- Exercise instructions: Copy each line below as written, but skip the pictures.
[Start of Attachment]
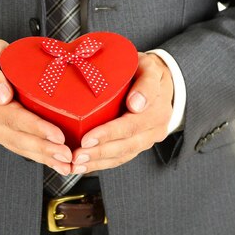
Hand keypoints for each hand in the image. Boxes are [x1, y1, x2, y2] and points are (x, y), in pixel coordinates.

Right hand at [0, 40, 72, 174]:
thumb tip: (2, 95)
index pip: (13, 117)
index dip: (37, 128)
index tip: (58, 136)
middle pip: (18, 138)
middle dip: (45, 149)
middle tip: (68, 156)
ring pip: (19, 147)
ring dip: (44, 158)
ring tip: (66, 165)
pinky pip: (18, 148)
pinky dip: (38, 157)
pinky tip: (56, 163)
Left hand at [70, 52, 173, 173]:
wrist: (159, 81)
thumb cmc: (146, 71)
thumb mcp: (149, 67)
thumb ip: (145, 83)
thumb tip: (136, 104)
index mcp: (158, 110)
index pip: (131, 125)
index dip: (108, 134)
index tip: (87, 139)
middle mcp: (155, 129)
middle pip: (126, 145)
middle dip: (99, 152)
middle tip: (76, 155)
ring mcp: (146, 139)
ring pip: (122, 155)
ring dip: (97, 162)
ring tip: (76, 164)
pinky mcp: (137, 145)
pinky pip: (119, 158)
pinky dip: (100, 164)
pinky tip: (83, 167)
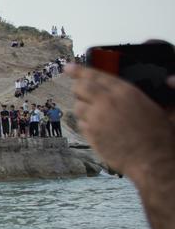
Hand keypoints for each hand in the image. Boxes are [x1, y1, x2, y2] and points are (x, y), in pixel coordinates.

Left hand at [67, 64, 174, 182]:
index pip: (96, 75)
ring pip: (78, 106)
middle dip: (78, 87)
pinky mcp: (91, 135)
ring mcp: (97, 119)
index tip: (68, 67)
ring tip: (94, 111)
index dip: (79, 70)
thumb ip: (141, 94)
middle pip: (80, 88)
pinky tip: (96, 125)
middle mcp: (107, 103)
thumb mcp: (156, 107)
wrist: (153, 161)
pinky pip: (81, 124)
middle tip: (79, 89)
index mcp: (126, 92)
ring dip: (82, 106)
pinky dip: (85, 122)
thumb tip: (150, 86)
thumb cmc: (160, 135)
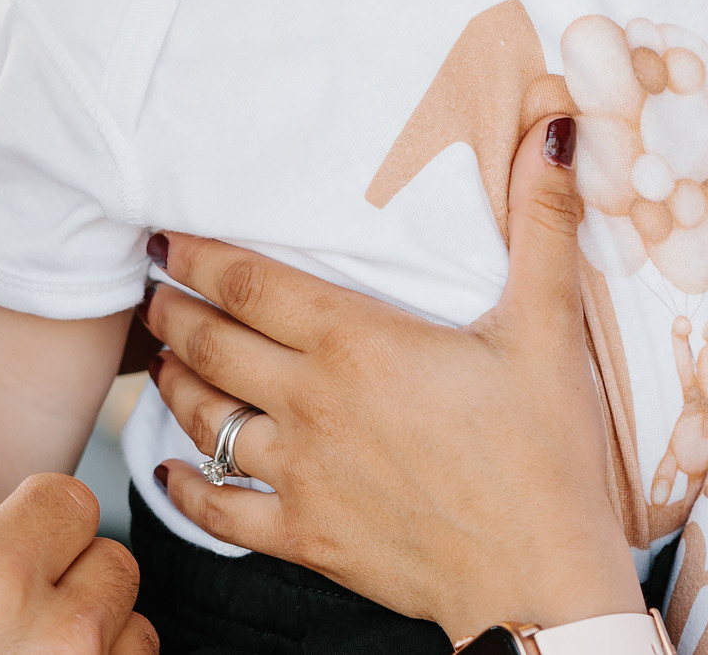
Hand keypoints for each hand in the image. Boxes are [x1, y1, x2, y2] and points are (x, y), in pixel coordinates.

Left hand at [143, 116, 641, 638]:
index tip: (166, 236)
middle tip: (152, 289)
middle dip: (173, 310)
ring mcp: (301, 475)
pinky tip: (169, 470)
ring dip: (175, 384)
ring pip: (205, 420)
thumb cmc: (547, 453)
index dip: (198, 255)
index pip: (249, 283)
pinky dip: (184, 487)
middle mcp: (312, 402)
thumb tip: (555, 128)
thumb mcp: (549, 327)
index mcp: (357, 342)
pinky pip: (220, 510)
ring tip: (161, 360)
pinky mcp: (305, 537)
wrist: (539, 580)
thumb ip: (543, 222)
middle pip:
[End of Attachment]
- Your solution:
Hand keypoints for each hand in the image. Boxes are [x1, y1, x2, y2] and points are (x, y), in pixel coordinates.

Right hand at [0, 40, 72, 174]:
thumb tip: (2, 95)
index pip: (13, 117)
index dip: (37, 128)
index tip: (58, 136)
middle pip: (18, 138)
middle dip: (45, 149)
middle tip: (68, 156)
ring pip: (19, 147)
ring dip: (44, 158)
ring tip: (66, 165)
pinky pip: (18, 148)
pinky dip: (38, 157)
pinky tip: (56, 163)
Left hand at [70, 52, 173, 173]:
wrist: (159, 81)
thumb cmc: (146, 71)
thumb mcp: (149, 67)
thumb ip: (145, 83)
thumb tip: (136, 104)
index mcp: (158, 110)
index pip: (131, 125)
index dip: (108, 134)
index tip: (87, 139)
middle mcp: (155, 129)
middle pip: (126, 145)
middle dip: (99, 152)
middle tip: (76, 155)
ring mcp: (146, 139)
ring pip: (122, 155)
ring dip: (97, 162)
ring tip: (76, 164)
pinky mcp: (137, 145)
pinky pip: (119, 158)
pinky dip: (100, 164)
pinky tip: (83, 167)
Hand keypoints for each hand in the image. Boxes are [x1, y1, x2, y2] and points are (x, y), in pixel coordinates.

Left hand at [67, 64, 174, 182]:
index pip: (96, 75)
ring pip: (78, 106)
middle dip: (78, 87)
pinky mcp: (91, 135)
ring mcp: (97, 119)
index tip: (68, 67)
ring tip: (94, 111)
index dip: (79, 70)
thumb ip: (141, 94)
middle pip: (80, 88)
pinky tip: (96, 125)
middle mcp: (107, 103)
thumb mcp: (156, 107)
wrist: (153, 161)
pinky pip: (81, 124)
middle tip: (79, 89)
index mcp: (126, 92)
ring dip: (82, 106)
pinky dip: (85, 122)
thumb tip: (150, 86)
thumb cmc: (160, 135)
Hand keypoints for each hand in the image. Boxes are [x1, y1, x2, y2] and points are (x, y), in pixel coordinates.

Left hand at [143, 116, 641, 638]:
index tip: (166, 236)
middle tip: (152, 289)
middle dip: (173, 310)
ring mcp: (301, 475)
pinky tip: (169, 470)
ring dip: (175, 384)
ring pip: (205, 420)
thumb cmc: (547, 453)
index dip: (198, 255)
index pip: (249, 283)
pinky dip: (184, 487)
middle mcp: (312, 402)
thumb tip: (555, 128)
thumb mcp: (549, 327)
index mcp: (357, 342)
pinky pip: (220, 510)
ring tip: (161, 360)
pinky mcp: (305, 537)
wrist: (539, 580)
thumb ip: (543, 222)
middle pip:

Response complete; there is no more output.